As an envisioned mountain retreat, the Atayal tribal village Smangus will have little competition in offering quiet isolation. By the villagers's own description, the hamlet is "the most isolated place in Taiwan," a slogan the residents evoke with obvious pride.
Being the most isolated community in the country wasn't always a point of pride, though. For decades the tiny village deep in the lush mountains of Hsinchu County was known as a "black tribal village" (
But now, tapping a spirit of tribal communalism, the village is attempting to reverse its fortunes by pooling its limited resources to transform what was previously a cluster of run-down hovels into a picturesque alpine idyll that will attract deep-pocketed city-dwellers in search of fresh air and a nearby grove of cypress trees that are up to 2,500 years old.

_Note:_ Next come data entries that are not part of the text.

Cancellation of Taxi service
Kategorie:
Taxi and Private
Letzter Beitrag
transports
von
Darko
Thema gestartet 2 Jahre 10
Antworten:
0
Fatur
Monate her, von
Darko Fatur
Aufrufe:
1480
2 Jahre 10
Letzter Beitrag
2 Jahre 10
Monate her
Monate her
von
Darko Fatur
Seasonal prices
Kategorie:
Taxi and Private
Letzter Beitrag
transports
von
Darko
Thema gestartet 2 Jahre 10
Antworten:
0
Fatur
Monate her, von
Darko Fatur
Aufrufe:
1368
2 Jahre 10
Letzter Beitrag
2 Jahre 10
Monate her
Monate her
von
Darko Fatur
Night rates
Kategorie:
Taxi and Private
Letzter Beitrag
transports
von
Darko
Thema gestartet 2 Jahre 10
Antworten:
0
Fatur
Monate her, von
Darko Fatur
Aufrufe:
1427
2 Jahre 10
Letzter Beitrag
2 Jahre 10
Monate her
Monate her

People began leaving the village in 1983. By 1989, only seven households remained. However, the introduction of foreign laborers into the workforce in the early 1990s squeezed many Aboriginal migrants out of low-skill factory jobs and forced many to return to their ancestral homes.

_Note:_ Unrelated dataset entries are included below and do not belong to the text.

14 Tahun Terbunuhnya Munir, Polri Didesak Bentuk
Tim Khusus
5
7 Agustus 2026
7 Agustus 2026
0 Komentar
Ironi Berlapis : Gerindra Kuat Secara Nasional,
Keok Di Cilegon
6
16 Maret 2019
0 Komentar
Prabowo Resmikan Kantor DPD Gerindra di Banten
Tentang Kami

"Our people are coming home. We're up to 22 households now, with 141 permanent residents," said Yuraw, one of the town's elders. "Only one household still lives in the valley."The rapid repopulation of Smangus and the completion in 1994 of the first semi-paved road into the village set several forces in motion that seem to have given the tribe a new lease on life.

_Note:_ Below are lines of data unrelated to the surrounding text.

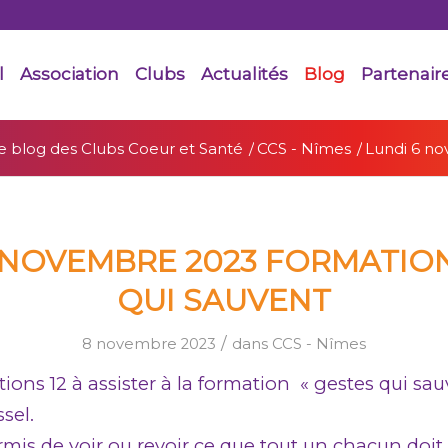
l
Association
Clubs
Actualités
Blog
Partenair
e blog des Clubs Coeur et Santé
/
CCS - Nîmes
/
Lundi 6 no
 NOVEMBRE 2023 FORMATIO
QUI SAUVENT
/
8 novembre 2023
dans
CCS - Nîmes
tions 12 à assister à la formation « gestes qui sa
sel.
mis de voir ou revoir ce que tout un chacun doit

The road allowed for what began as a trickle of visitors to grow into the scores of hikers who every weekend brave the perilous three-hour drive through stunning gorges to reach Smangus.
Meanwhile returnees brought home with them some of their savings, or, at the very least, returned with the bitter experience of life as second-class citizens in the cities. From this arose a dedication to reinvigorate traditional Atayal life in the mountains among their own people.
Another impetus for returning, according to residents, was the elders' call for the tribe to come back to Smangus to rebuild the village and preserve Atayal culture.
"Atayal life is communal. People in the valley are different and it's hard for us. Like when we kill a mountain pig, the whole tribe gets a piece of meat. Individual ownership of property is superceded by the needs of the community," Yuraw said.
In this vein, the tribe devised a tourism development plan in which its assets are communally owned and operated. The idea arose in part as a natural application of the tribe's tradition, but also after witnessing the experience of Baling and Lishan, both less successful models of Aborigine hamlets turned into tourist destinations.
"We didn't want competition for tourism business to emerge between residents of Smangus. We saw from Baling and Lishan's experience that once tribe members are pitted against each other the community degenerates into a situation where some are big winners but most end up big losers. The end result is that the losers sell their land to Chinese and for us this is unacceptable," Yuraw said.